### Things to do
1. In the text about lawyers' working hours, how many lawyers does Torian say work in his firm's Dallas office?
2. Write a continuation of the text about lawyers' working hours, starting right after its final sentence.

Daugherty, an intellectual property lawyer who works primarily with patents and copyrights, said she works about 45 hours per week. She graduated from the University of Arkansas School of Law in May 2000.

Other area lawyers we spoke to were working a similar number of hours per week. But in nearby cities, the story was often different.

“There are national and international firms here in Dallas where young associates are working 80 hours a week, and there are times when I’ve put in 80 hours a week, but I’d say on average I work 50 hours a week,” said Mark Torian, a Conway native who graduated with Daugherty from the UA law school.

Torian is now a lawyer with the Dallas office of Fulbright & Jaworski LLP, which has about 800 lawyers in its 11 offices. Torian, who does primarily commercial litigation, said there are about 80 lawyers in the company’s Dallas office.

“If a big firm is going to pay you six figures,” Torian said, “they’re going to get their money out of you.”

### Given information
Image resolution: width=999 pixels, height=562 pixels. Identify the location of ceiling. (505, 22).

### Written responses
1. About 80 lawyers.

2.
Torian said it’s a “myth” that large firms work young lawyers so much that they don’t have a social or home life.

“I really enjoy the big firm,” he said. “We stay busy. It’s what I thrive on. I don’t regret it one bit.”

On-The-Job Training

Scott Wray, a 1996 UA law school grad who became a partner with the Bassett Law Firm of Fayetteville in January, said he doesn’t believe first-year lawyers are required to work a heavier load, but it takes them longer to do their work because they’re still learning.

“The hardest thing about being a first-year lawyer is you really are so inexperienced when you get out of law school,” Wray said. “You’re suddenly shoved into a new environment. All of a sudden, you’re taking home other people’s problems at night in addition to wondering if you’re any good at this job. If you make a mistake, there’s always somebody there to point it out to the court.”

“The first two years, it was just a constant learning process,” said Shannon Fant, a 1997 UA law school grad who is also with the Bassett firm. “I think if you’re doing your job right, that will continue. The law is always changing. It’s rewarding work, though.”

“There’s such a steep learning curve when you get out of law school,” Torian said. “Law school doesn’t really teach you how to be a lawyer.”

Jason Bramlett graduated from the UA law school in 2001 and now works as a lawyer doing primarily business bankruptcies and corporate reorganization for Gardere, Wynne, Sewell LLP of Dallas.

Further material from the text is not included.